Au niveau du traitement orchestral, Bizet prend modèle sur un grand compositeur d'opéra allemand : Weber. L'influence de ce dernier se manifeste particulièrement dans le style concertant où les couleurs instrumentales, le plus souvent du violoncelle, de la flûte, du cors ou de la clarinette, émergent de la masse orchestrale et effectuent un contrepoint aux lignes de chants. C'est le cas dans le récit et la cavatine de Leïla à l'acte II, où les cors dialoguent avec sa ligne vocale et renforcent le climat mystérieux qui entoure ce personnage.

## Données
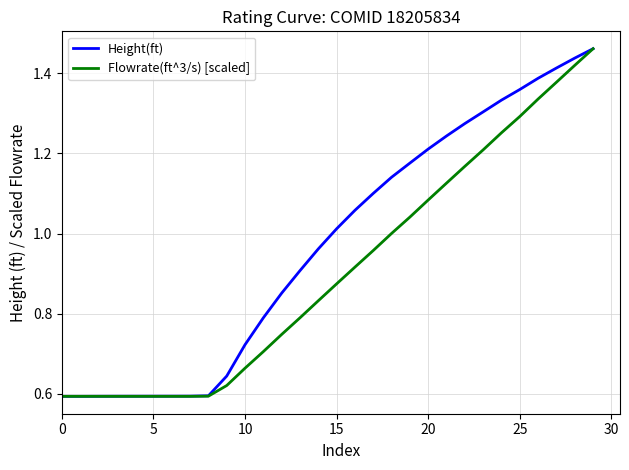

List the series in order of their overall mean, lowest first.

Flowrate(ft^3/s) [scaled], Height(ft)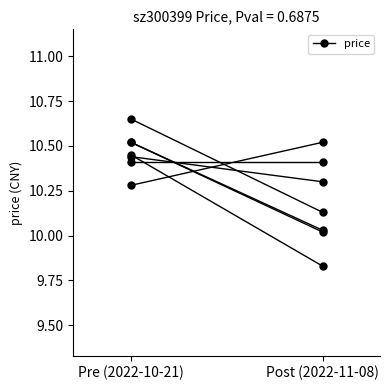

Between Post (2022-11-08) and Pre (2022-10-21), which is larger?

Pre (2022-10-21)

## Consigne
Réécrivez le passage de l'extrait sur l'orchestration de Bizet qui va de « Au niveau du » jusqu'à « entoure ce personnage. », en remplaçant « Weber » par « Meyerbeer ».

## Réponse rédigée
Au niveau du traitement orchestral, Bizet prend modèle sur un grand compositeur d'opéra allemand : Meyerbeer. L'influence de ce dernier se manifeste particulièrement dans le style concertant où les couleurs instrumentales, le plus souvent du violoncelle, de la flûte, du cors ou de la clarinette, émergent de la masse orchestrale et effectuent un contrepoint aux lignes de chants. C'est le cas dans le récit et la cavatine de Leïla à l'acte II, où les cors dialoguent avec sa ligne vocale et renforcent le climat mystérieux qui entoure ce personnage.